Un spécimen surnommé Dracula fait également partie de Allosaurus "jimmadseni". Long de 9 mètres et complet à 70-75%, son crâne présente l'intérêt de ne pas être déformé et d'avoir été retrouvé en connexion anatomique, avec ses dents encore en position dans les mâchoires. Environ 70 dents garnissaient la gueule d'Allosaurus, mais on les retrouve rarement en place. D'une part parce que du vivant de l'animal elles tombaient assez régulièrement (par exemple suite à des chocs ou lorsqu'il se nourrissait). D'autre part parce qu'une fois l'animal mort, les dents n'étant plus maintenues par les gencives, organe mou qui ne se fossilise pas, elles finissent par se déchausser. Dracula présente donc un exemple rare de dentition complète et en position anatomique. Comme beaucoup de théropodes, les dents d'Allosaurus étaient toutes recourbées vers l'arrière, ce qui permettait par exemple de mordre une proie en l'empêchant de s'échapper. La dentition est de type zyphodonte, c'est-à-dire que les dents sont applaties latéralement, leurs bords postérieurs et antérieurs sont crénelés, comme la lame d'un couteau.
Seule une dent de Dracula est cassée. Ses découvreurs l'expliquent par le fait que son squelette a été retrouvé complètement enmêlé avec celui d'un stégosaure, surnommé Fantasia, et appartenant à l'espèce Stegosaurus mjosi. Les esprits se sont enflammés et ont vu le dernier combat d'un allosaure contre un stégosaure, digne d'un film de Hollywood. Tout ce que l'on peut dire c'est que la carrière constituait une zone d'alimentation, que le stégosaure et l'allosaure ont vécu en même temps et sont sans doute restés prisonniers d'une sorte de sables mouvants. L'enfouissement rapide et le sédiment ont permis une conservation des os en très bon état et en connexion anatomique. Les squelettes des dinosaures Dracula et Fantasia ont été mis en vente aux enchères en 2011 avec un prix de réserve de 2,5 millions de dollars. On comprend mieux les efforts de mise en scène...

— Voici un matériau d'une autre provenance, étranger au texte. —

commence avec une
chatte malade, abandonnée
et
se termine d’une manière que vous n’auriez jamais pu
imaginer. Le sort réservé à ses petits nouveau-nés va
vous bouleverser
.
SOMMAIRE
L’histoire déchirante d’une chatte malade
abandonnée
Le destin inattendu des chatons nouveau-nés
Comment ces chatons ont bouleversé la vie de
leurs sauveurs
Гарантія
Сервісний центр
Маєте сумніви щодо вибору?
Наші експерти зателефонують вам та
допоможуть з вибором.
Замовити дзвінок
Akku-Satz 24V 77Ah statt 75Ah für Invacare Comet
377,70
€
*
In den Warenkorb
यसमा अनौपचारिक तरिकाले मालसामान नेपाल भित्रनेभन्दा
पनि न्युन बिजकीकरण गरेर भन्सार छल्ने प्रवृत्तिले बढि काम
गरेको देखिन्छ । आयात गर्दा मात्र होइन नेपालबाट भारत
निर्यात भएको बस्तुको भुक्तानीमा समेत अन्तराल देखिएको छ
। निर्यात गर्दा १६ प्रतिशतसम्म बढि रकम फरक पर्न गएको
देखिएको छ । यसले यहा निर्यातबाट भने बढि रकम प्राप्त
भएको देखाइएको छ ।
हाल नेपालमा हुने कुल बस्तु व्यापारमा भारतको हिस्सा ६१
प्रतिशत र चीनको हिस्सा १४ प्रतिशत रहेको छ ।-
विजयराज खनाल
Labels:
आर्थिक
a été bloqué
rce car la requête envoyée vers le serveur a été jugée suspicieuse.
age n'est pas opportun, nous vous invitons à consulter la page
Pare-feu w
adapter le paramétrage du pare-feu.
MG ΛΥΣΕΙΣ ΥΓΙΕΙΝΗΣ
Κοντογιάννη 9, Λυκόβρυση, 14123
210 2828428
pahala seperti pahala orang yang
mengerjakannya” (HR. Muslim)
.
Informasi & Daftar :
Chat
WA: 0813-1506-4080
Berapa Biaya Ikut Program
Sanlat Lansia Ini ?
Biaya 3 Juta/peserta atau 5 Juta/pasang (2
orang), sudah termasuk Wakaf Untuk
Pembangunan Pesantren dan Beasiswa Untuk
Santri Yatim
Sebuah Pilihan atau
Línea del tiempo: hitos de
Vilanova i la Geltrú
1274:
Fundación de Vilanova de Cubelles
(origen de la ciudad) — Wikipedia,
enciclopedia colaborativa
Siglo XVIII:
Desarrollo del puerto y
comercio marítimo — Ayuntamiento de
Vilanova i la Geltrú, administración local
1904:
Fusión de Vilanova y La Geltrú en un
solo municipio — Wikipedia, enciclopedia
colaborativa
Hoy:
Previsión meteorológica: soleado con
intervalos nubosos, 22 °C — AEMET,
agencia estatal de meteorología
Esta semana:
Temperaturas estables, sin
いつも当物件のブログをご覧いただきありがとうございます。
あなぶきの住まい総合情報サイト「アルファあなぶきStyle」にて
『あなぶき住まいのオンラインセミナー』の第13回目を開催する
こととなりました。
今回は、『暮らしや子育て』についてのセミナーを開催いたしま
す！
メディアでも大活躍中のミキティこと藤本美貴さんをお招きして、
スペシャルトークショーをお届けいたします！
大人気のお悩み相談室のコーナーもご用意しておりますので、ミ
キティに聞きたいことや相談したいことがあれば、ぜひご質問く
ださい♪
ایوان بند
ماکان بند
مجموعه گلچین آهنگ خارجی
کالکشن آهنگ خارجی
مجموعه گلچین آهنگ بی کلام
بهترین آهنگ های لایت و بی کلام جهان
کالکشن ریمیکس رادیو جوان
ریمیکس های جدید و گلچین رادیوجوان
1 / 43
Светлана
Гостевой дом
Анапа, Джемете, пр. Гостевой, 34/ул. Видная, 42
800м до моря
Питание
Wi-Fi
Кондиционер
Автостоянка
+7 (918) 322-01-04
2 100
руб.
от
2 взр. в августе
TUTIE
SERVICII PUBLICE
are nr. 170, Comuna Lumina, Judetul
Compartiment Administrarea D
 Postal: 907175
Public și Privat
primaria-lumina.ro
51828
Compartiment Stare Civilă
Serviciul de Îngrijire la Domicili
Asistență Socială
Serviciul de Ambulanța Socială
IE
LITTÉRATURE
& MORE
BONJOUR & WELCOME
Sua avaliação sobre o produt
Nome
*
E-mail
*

Crâne de l'Allosaurus Dracula The Fighting Pair
Dracula, l'Allosaurus. 1ère photo: moulage exposé au Saurier Museum d'Aathal (photo: Arnaud Salomé - DinoNews.net); 2e photo: spécimen reconstitué mis en vente aux enchères en 2011 à côté du stégosaure avec lequel il a été découvert (l'ensemble a été appelé The Fighting Pair)...

Allosaurus en vente aux enchères (Sotheby's France, 2010)
Le squelette d'Allosaurus mis en vente aux enchères chez Sotheby's France le 5 octobre 2010.

"DINO 11541" est un spécimen sub-adulte de Allosaurus "jimmadseni", de 5,6 mètres de long. Il possède de nombreuses côtes ventrales (que l'on appelle "gastralia"), qui permettent normalement de solidifier la paroi abdominale et protéger les viscères. Très fragiles, les côtes ventrales se fossilisent mal et ne sont pas retrouvées dans la plupart des cas. Les côtes gastrales de ce spécimen sont tellement cassées que les paléontologues ont d'abord pensé qu'elles étaient constituées de plusieurs éléments. Après étude plus détaillée, D. Chure (2000) a montré qu'il s'agit en fait d'un seul os ressoudé après fractures. Ces blessures peuvent être le résultat de luttes avec des proies ou de comportements spécifiques tels que des ruades ou des coups de tête contre les flancs.

Allosaurus, par Joe Tucciarone Allosaurus (uua.cn)
Allosaurus vu par différents artistes.